A. Lange & Söhne Datograph Perpetual Tourbillon Honeygold Lumen

Germany’s A. Lange & Söhne is among the very best builders of highly complex watches, and there’s nothing quite as satisfying as wandering through the backside of their Datograph watches with a loupe magnifier. The architecture is uniquely curvaceous, the spacing of components musical, the finishing always exquisite and clean, and the use of colour—blued screws, bright rubies, gold accents—surprisingly playful. This year, we get the first Lumen edition of the Datograph Perpetual Calendar Tourbillon, which means this watch lights up at night like your favourite dive watch—and then some. Encased in Lange’s proprietary Honeygold, which is warm, lustrous, but highly durable, the watch remarkably measures a very wearable 41.5 mm across by just 14.6 mm tall. Measured up against the IWC and JLC above, this watch is an exceptionally close No. 6 for 2024. After all, Lange really did put the Swiss on notice when it stormed back onto the scene in the 1990s, and it continues to keep the European competition for mechanical superiority heated.

Van Cleef & Arpels Brise d’Eté
Image courtesy of Van Cleef & Arpels

Van Cleef & Arpels Brise d’Eté

I probably should have included Van Cleef & Arpels’s astounding table clocks in this round-up, but I have decided that these timepieces must be worn on the wrist to qualify. So, with that said, check out this wonderful 36 mm art watch: A retro-grade time scale is indicated by two butterflies amid a sculptural field of flowers. So far, not exactly high mechanical art, but press the actuator at 8 o’clock and those butterflies take flight for 12 seconds as the violets and verdant blades begin to sway as if suspended in a light spring breeze. When the show is over, the butterflies return to tell the time quietly again. This year, we’re seeing collections aimed at women garnering mechanical accolades, and deservedly so.

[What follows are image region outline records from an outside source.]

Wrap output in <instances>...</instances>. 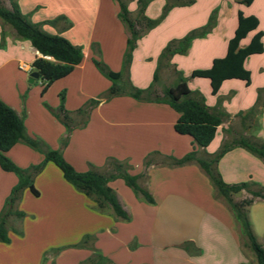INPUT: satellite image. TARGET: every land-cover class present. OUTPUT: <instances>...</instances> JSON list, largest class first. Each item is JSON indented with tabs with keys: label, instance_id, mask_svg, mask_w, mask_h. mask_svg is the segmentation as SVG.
<instances>
[{
	"label": "crops",
	"instance_id": "1",
	"mask_svg": "<svg viewBox=\"0 0 264 264\" xmlns=\"http://www.w3.org/2000/svg\"><path fill=\"white\" fill-rule=\"evenodd\" d=\"M244 1L180 0L185 5L173 6L163 17L169 1L145 0L143 15L160 22L141 32L131 62L125 66L130 34L119 18L117 0H61L60 7L48 16H43L39 2L19 0L21 11L34 23L65 17L56 26L44 25L43 30L81 47L84 59L44 94L43 82L31 89L32 63L42 55L28 41L19 40L11 27L0 23V99L23 117L29 136L60 150L79 172L87 171L90 164L105 171L109 158L128 161L132 175H144L138 182L154 203L137 196L123 180L112 181L109 186L129 215V220L117 219L110 209L98 211L65 180L56 165L49 163L34 181L39 196L26 189L18 203V209L33 218L32 225H10V242H0V264H82L95 254L108 259L106 264H257L231 208L217 195L199 165L165 164V157L180 159L193 150L192 139L175 131L179 114L166 104L137 101L128 95L105 100L112 82L93 62H104L111 71L122 74L123 82L142 90L149 89L157 75L153 90L158 94L184 80L194 97L203 98L212 112L222 115V124L206 150L209 154L241 137L264 142V51L245 63L251 73L249 83L225 81L217 95L212 94L209 80L192 77L194 71L210 69L214 60L226 56L239 12L259 20L258 29L242 41L241 47L248 46L257 32L263 33L264 46V0H253L249 5ZM121 3L131 20L139 17L140 0ZM207 27V34L194 39L184 53L175 52L187 35ZM169 46L172 53L167 56ZM138 53L146 55L147 67L143 69L137 63ZM51 92L57 96L52 98ZM62 92L65 108L75 119L66 146L62 140L67 130L47 108L59 107ZM229 95V102L221 103ZM98 99L101 102L84 125L85 119L75 113ZM254 108L256 115L247 119ZM24 146L19 143L7 153L15 164L26 167L43 161L41 153H29V147ZM154 152L161 157H155L153 165L146 168L145 160ZM206 155L199 150V158ZM217 168L227 184L254 182L264 188V161L244 148H233ZM12 174L0 168V214L18 183ZM247 195L242 192L235 198ZM35 198L43 204L29 206ZM248 212L254 235L264 248V200H256ZM87 235L94 239L89 247L73 248Z\"/></svg>",
	"mask_w": 264,
	"mask_h": 264
},
{
	"label": "trees",
	"instance_id": "2",
	"mask_svg": "<svg viewBox=\"0 0 264 264\" xmlns=\"http://www.w3.org/2000/svg\"><path fill=\"white\" fill-rule=\"evenodd\" d=\"M117 1L121 9L119 18L130 34L128 49L124 58L125 66H128L141 32L152 29L160 21L147 19L143 15L145 0H140L142 7L136 20H131L127 8L121 3V0ZM167 1L169 2L165 8L163 17L173 6L177 4L185 5V3L179 2L180 0H176V4L170 3L171 0ZM252 1L245 0L244 3L249 5ZM8 2L9 6H6L0 0V20L14 30L19 40L28 41L42 55L41 58L34 60L32 70L39 74V79L43 82L44 94L56 81L69 76L75 70V67L83 62V49L73 45L61 36L50 35L43 30L44 25L56 26L59 21L66 20L65 17H59L46 23H34L31 21L30 15L23 14L21 11L18 3L19 0H8ZM211 24L209 23L208 27ZM70 26L71 23H69ZM208 27L200 32L193 31L187 35L182 40L180 47L174 49L175 52L184 53L194 39L207 34ZM258 27L259 20L257 17H246L242 12H239L238 25L234 37L228 44L226 56L214 60L210 69L194 71L192 77L209 80L213 95H217L225 81L242 80L249 83L251 73L246 69L245 63L249 57L263 53V33L257 32L246 47H241V43L249 34L256 31ZM166 52L168 56V54L172 53V48L169 46ZM45 57H51V60ZM93 62L99 71L112 82V86L105 95V100L109 101L118 96L128 95L137 101L166 104L179 114V118L175 124V131L180 135H186L192 139L193 150L180 159L165 157L167 161L165 164L170 167L184 166L191 163L199 165L211 180L217 191V195L231 208L240 233L246 239L248 248L254 253L257 264H264V248L259 244L254 235L248 214L249 207L256 200H264V188L254 182L227 184L222 179L217 168L223 156L235 147L244 148L264 161V142L259 139L254 140L248 137H241L231 143H225L217 153L209 154L206 150L215 139L217 130L222 124V115L212 112L205 104L203 98L194 97L184 80L179 81L174 86L165 87L162 94H158L153 90L154 84L158 81L157 75L154 78L153 85L147 90H142L134 87L129 82H123L122 74L111 71L104 62L96 59ZM59 98L60 105L57 109L53 110L48 106L47 108L65 126L67 136L62 140V145L66 146L69 143L70 134L75 129V119L73 113L67 111L65 108V93L62 92ZM100 102V99L90 100L75 115L85 119L84 125H86L90 112ZM256 112V108L252 109L246 115V118L249 119L255 116ZM19 143H24L29 148L43 154V161L39 165L28 169L19 168L7 157V153ZM201 149L207 154L203 159L198 157V152ZM155 157H161V155L154 152L146 158L144 163L146 168L153 165ZM48 163L56 165L63 173L65 180L77 191L89 198L98 211L103 212L110 209L117 219L129 220V215L124 210L115 191L109 186V183L112 181L123 180L137 196H141L149 203H154V199L149 191L138 182L144 175H132L130 171L133 167L128 161L109 158L105 171L90 164L87 171L79 172L64 158L60 150L52 149L43 140L29 136L23 117L19 116L14 109L0 99V168L5 172L15 174L18 178V183L6 199L5 206L0 214V242H10V220L13 218L22 220L26 215L19 210H15V206L22 200L25 190L29 189L35 196H39V192L34 186V180ZM165 164L162 163V165ZM242 192H246L250 197L236 202L234 197ZM17 232L22 234V231ZM93 240L92 237L87 235L79 244L74 245L73 248L89 247V244ZM92 250L94 249L92 248ZM101 263H109V260L95 254L82 264Z\"/></svg>",
	"mask_w": 264,
	"mask_h": 264
},
{
	"label": "rangeland",
	"instance_id": "3",
	"mask_svg": "<svg viewBox=\"0 0 264 264\" xmlns=\"http://www.w3.org/2000/svg\"><path fill=\"white\" fill-rule=\"evenodd\" d=\"M28 1H32L33 3H35V2H39V7H41V8H43V16L45 15V16H48L49 14H52L53 12H55V10L58 8V5H59V7H60V3H61V0H28ZM70 1V0H69ZM222 1H227V0H220V2H222ZM1 2H2V4H4V5H6V6H9V2H8V0H1ZM38 7V8H39ZM220 4L217 6V9H220ZM162 13V12H161ZM218 13H219V11H218ZM162 15V14H161ZM161 15H159L157 18H161ZM0 23H3L1 20H0ZM3 25H5L4 23H3ZM5 26H7L8 27V25H5ZM10 27V26H9ZM66 39V38H65ZM249 40V39H248ZM248 40H247V42H248ZM244 45V44H243ZM139 58H138V61H137V63H138V65L140 66V68H145V67H147V63L146 62H144V57L146 56L145 55V53H142V54H139L138 53V55H137ZM144 72H147V70H145ZM202 80H206V79H203V78H201ZM206 81H208V80H206ZM42 85V81H40V80H36V83H31L30 84V87H31V89H33V88H35V87H37V86H41ZM53 91V90H52ZM51 97L53 98V97H55V96H57V95H55V94H53V92H51ZM223 100H221V103H223V102H225V101H227V102H229V99H230V95L229 96H227L226 98H222ZM248 123H250V120H248L247 121ZM236 125H238V122L236 123ZM25 145V144H24ZM24 147H27V146H24ZM27 151L29 152V153H33L34 155H37L36 153L38 152V151H33V152H30V151H32V150H29V148H27ZM39 153V152H38ZM41 155H43V154H41ZM7 157L9 158V156L7 155ZM10 159V158H9ZM11 160V159H10ZM29 162H31L30 160L28 161V164H29ZM41 162H39V163H34V162H31L29 165H27L26 167L25 166H19V165H17L19 168H21V169H28V168H30V167H32V166H37V165H39ZM49 164V163H48ZM46 167V166H45ZM13 175V174H12ZM15 175V174H14ZM16 176V175H15ZM14 177V176H13ZM17 177V176H16ZM36 179V178H35ZM35 181V180H34ZM24 195V194H23ZM250 196H248L247 195V198H249ZM23 199V198H22ZM234 199H235V201L236 202H240V201H242L243 199H245V198H243V196L242 197H238V198H235L234 197ZM34 201H36L35 203L34 202H31L30 203V205L29 206H32L33 204H36L37 206H39V205H41V204H43V201H41V200H37V198H35L34 199ZM35 205V206H36ZM15 210H19L20 212H23L24 214H26L25 213V210L24 209H22V208H19L18 209V204L15 206ZM32 221H33V218L32 217H30V216H28V214H26L25 215V217L22 219V220H17L16 221V218L14 219H11L10 220V224L9 225H32ZM243 239L246 241V239L243 237ZM82 240V239H81ZM57 252L58 251H52V253H56L57 254Z\"/></svg>",
	"mask_w": 264,
	"mask_h": 264
},
{
	"label": "water",
	"instance_id": "4",
	"mask_svg": "<svg viewBox=\"0 0 264 264\" xmlns=\"http://www.w3.org/2000/svg\"><path fill=\"white\" fill-rule=\"evenodd\" d=\"M39 79V74L37 72H33L31 73L30 75V80L29 82L30 83H34L35 80Z\"/></svg>",
	"mask_w": 264,
	"mask_h": 264
},
{
	"label": "built area",
	"instance_id": "5",
	"mask_svg": "<svg viewBox=\"0 0 264 264\" xmlns=\"http://www.w3.org/2000/svg\"><path fill=\"white\" fill-rule=\"evenodd\" d=\"M46 59H48V60H51V57H45Z\"/></svg>",
	"mask_w": 264,
	"mask_h": 264
}]
</instances>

TAG Heuer Split Seconds Chronograph
Image courtesy of TAG Heuer

TAG Heuer Split Seconds Chronograph

As head of movement for TAG Heuer, Carole Forestier-Kasapi brings serious mechanical chops to the table. Her work earning the 1997 Breguet Prize eventually led to the renowned Ulysse Nardin Freak, and her work developing movements for Cartier arguably brought the French house back into the minds of serious collectors again. This year, her tenure at TAG Heuer has been long enough to allow the chronograph-centric brand to showcase what it claims to be the first movement made entirely in-house under Forestier-Kasapi’s tutelage. A split-seconds chronograph is notoriously difficult to design and execute—some say more so than a tourbillon—and TAG Heuer’s new calibre TH81-00 is not only impressively decorated and exposed, but it’s going to cost you US$183,000 (HK$1.4 million). If this watch and its price tag don’t convince you that TAG Heuer is rocketing straight up into the high horological stratosphere—and if TAG’s trajectory doesn’t convince you that the watch industry generally is experiencing a mechanical renaissance—then this list has certainly failed to prove our thesis. But, at least you made it to the bottom with us!